** Opening Collected material block **

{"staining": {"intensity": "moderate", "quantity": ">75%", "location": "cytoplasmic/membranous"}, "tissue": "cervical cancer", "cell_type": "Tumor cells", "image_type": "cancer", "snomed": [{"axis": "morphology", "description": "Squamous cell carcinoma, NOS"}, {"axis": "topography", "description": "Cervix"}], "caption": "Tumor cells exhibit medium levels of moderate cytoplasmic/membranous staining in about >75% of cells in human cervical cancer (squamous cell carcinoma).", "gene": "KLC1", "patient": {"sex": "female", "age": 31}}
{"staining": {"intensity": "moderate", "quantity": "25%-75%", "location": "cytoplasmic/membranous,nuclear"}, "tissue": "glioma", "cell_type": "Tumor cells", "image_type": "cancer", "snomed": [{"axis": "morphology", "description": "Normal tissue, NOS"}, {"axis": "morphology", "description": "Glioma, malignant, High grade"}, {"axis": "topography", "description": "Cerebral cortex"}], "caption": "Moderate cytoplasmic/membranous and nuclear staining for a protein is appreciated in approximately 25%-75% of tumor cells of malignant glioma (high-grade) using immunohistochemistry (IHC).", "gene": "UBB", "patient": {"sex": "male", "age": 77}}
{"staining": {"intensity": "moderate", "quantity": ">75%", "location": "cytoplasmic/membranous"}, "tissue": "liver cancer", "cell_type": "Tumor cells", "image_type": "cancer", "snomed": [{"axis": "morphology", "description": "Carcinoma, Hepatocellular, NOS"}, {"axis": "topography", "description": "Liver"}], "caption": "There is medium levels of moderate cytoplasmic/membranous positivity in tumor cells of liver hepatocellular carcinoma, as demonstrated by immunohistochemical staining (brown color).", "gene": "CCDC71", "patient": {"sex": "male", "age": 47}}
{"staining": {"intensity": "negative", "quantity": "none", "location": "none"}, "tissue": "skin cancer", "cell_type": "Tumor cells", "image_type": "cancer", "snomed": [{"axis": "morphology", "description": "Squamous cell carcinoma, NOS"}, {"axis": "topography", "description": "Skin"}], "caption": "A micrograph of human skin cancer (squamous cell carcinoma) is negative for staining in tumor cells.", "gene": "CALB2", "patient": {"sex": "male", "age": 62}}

** Closing Collected material block **

**Aim of the exercise:** Every line of the data should be copied exactly.

**Task output:**
{"staining": {"intensity": "moderate", "quantity": ">75%", "location": "cytoplasmic/membranous"}, "tissue": "cervical cancer", "cell_type": "Tumor cells", "image_type": "cancer", "snomed": [{"axis": "morphology", "description": "Squamous cell carcinoma, NOS"}, {"axis": "topography", "description": "Cervix"}], "caption": "Tumor cells exhibit medium levels of moderate cytoplasmic/membranous staining in about >75% of cells in human cervical cancer (squamous cell carcinoma).", "gene": "KLC1", "patient": {"sex": "female", "age": 31}}
{"staining": {"intensity": "moderate", "quantity": "25%-75%", "location": "cytoplasmic/membranous,nuclear"}, "tissue": "glioma", "cell_type": "Tumor cells", "image_type": "cancer", "snomed": [{"axis": "morphology", "description": "Normal tissue, NOS"}, {"axis": "morphology", "description": "Glioma, malignant, High grade"}, {"axis": "topography", "description": "Cerebral cortex"}], "caption": "Moderate cytoplasmic/membranous and nuclear staining for a protein is appreciated in approximately 25%-75% of tumor cells of malignant glioma (high-grade) using immunohistochemistry (IHC).", "gene": "UBB", "patient": {"sex": "male", "age": 77}}
{"staining": {"intensity": "moderate", "quantity": ">75%", "location": "cytoplasmic/membranous"}, "tissue": "liver cancer", "cell_type": "Tumor cells", "image_type": "cancer", "snomed": [{"axis": "morphology", "description": "Carcinoma, Hepatocellular, NOS"}, {"axis": "topography", "description": "Liver"}], "caption": "There is medium levels of moderate cytoplasmic/membranous positivity in tumor cells of liver hepatocellular carcinoma, as demonstrated by immunohistochemical staining (brown color).", "gene": "CCDC71", "patient": {"sex": "male", "age": 47}}
{"staining": {"intensity": "negative", "quantity": "none", "location": "none"}, "tissue": "skin cancer", "cell_type": "Tumor cells", "image_type": "cancer", "snomed": [{"axis": "morphology", "description": "Squamous cell carcinoma, NOS"}, {"axis": "topography", "description": "Skin"}], "caption": "A micrograph of human skin cancer (squamous cell carcinoma) is negative for staining in tumor cells.", "gene": "CALB2", "patient": {"sex": "male", "age": 62}}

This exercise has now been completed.